Module 11: Rapid Point of Care (POC) Testing

Module 11.1: Point of Care Diagnostic Testing

Introduction to point of care diagnostic testing

While there are many point-of-care diagnostic tests available on the market for both companion and production animals, we are going to focus on the screening tests that use plasma, serum, feces, and/or whole blood to generate a laboratory result. There are many examples of these tests available to veterinarians from several different pharmaceutical companies and new ones are always coming on the market. In the virtual laboratory, we are going to be using lateral flow assays (LFA), the most common point of care testing, on patient samples, and case studies.  Other common names for these type of tests include the following:

    • Lateral flow test (LFT)
    • Lateral flow device (LFD)
    • Lateral flow assay (LFA)
    • Lateral flow immunoassay (LFIA)
    • Lateral flow immunochromatographic assays
    • Dipstick
    • Pen-side test
    • Quick test
    • Rapid test
    • Test strip

Below are images of common LFA used in everyday practice in the medical community. Examples in the images include a SNAP Test, a human pregnancy test, a rapid human Strep test, and a general heartworm test.

SNAP test
Human Pregnancy Test
Rapid Human Strep Test
General Heartworm Test

Methods of lateral flow testing

These tests use ELISA technology in which labeled antibodies react with a patient antigen or antibody that results in a visible color change at the test line or dot position.

There are 3 main types of ELISA’s:

  • Direct Assay
  • Indirect Assay
  • Sandwich Assay

The most common type of assay used in POC LFA is the Capture or Sandwich ELISA as the other two techniques often require a pure sample not easily achieved in a busy clinical setting.

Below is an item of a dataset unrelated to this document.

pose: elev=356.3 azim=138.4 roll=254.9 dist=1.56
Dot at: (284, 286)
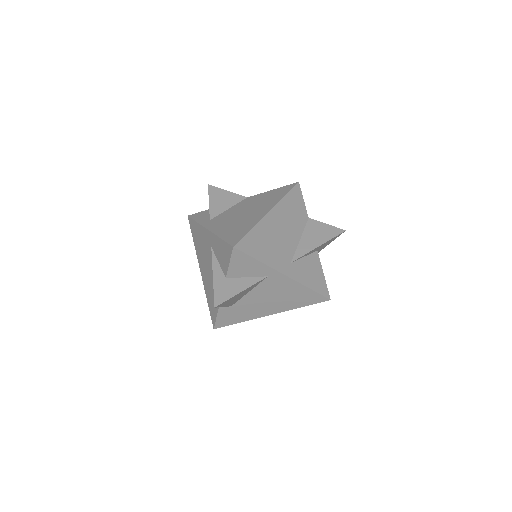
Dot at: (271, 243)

Direct Array, Indirect Array, and Capture or Sandwich Assay
Direct Array, Indirect Array, and Capture or Sandwich Assay

How does this technology work?

  • The figure to the right demonstrates the reaction within the test
    • This sandwich ELISA is detecting the patient’s blue antibody 
    • The capture antibody has an antigen attached to it that “captures” the patient’s blue antibody
    • The magenta (purple) antibody is the secondary antibody conjugate that changes color following attachment to the patient’s antibodies.
  • The description that follows is how the SNAP ELISA works
    • The sample is dropped into the well of the test (below image “A”). The sample pad acts as the first stage of the absorption process, and in some cases contains a filter, to ensure the accurate and controlled flow of the sample.
      Capture or Sandwich Assay with capture antibody and patient's antibody
      Capture or Sandwich Assay
    • The conjugate pad, which stores the conjugated labels and antibodies, will receive the sample. If the target is present, the immobilized conjugated antibodies and labels will bind to the target and continue to migrate along with the test.
    • As the sample moves along the device the binding reagents situated on the nitrocellulose membrane will bind to the capture antibodies at the test line or dot. A colored line or dot will form.
    • The sample will continue passing through the nitrocellulose membrane into the absorbent pad. The absorbent pad will absorb the excess sample. The specification of the absorbent pad will have an impact on the volume of the sample the test can incorporate.
    • If either a positive or negative sample does not result in activation of the positive control line or dot, then the test needs to be re-run
Steps of the SNAP ELISA
How the SNAP ELISA works

Here is a video explaining how a lateral flow assay works:

ELISA tests, in general, make great screening tests as they are often very sensitive, but not always very specific. This makes sense if we think about it from a strictly biological standpoint. In our bodies, antibodies are created by our B-cells in response to a myriad of causes for antigenic stimulation. In some cases, antibodies created to detect a certain protein or substrate secreted or on the surface of a pathogen or drug will have a similar molecular structure to that of a protein, peptide, receptor, etc. on one of our cells (aka molecular mimicry). This cross-reaction results in our cells being attacked and destroyed by immune cells. An example is this rheumatic fever in people with Strep A infections as the antibodies produced to attack the bacteria cross-react with proteins found in the synovium, myocytes, and heart valves resulting in immune-mediated polyathropathy (IMPA) and heart failure.

While the antibodies that are used in these tests have been produced in laboratory animals and then purified to increase specificity, they are still not perfect. Thus it is recommended that all point of care testing be confirmed with a secondary test. This confirmation test will vary depending on the positive result.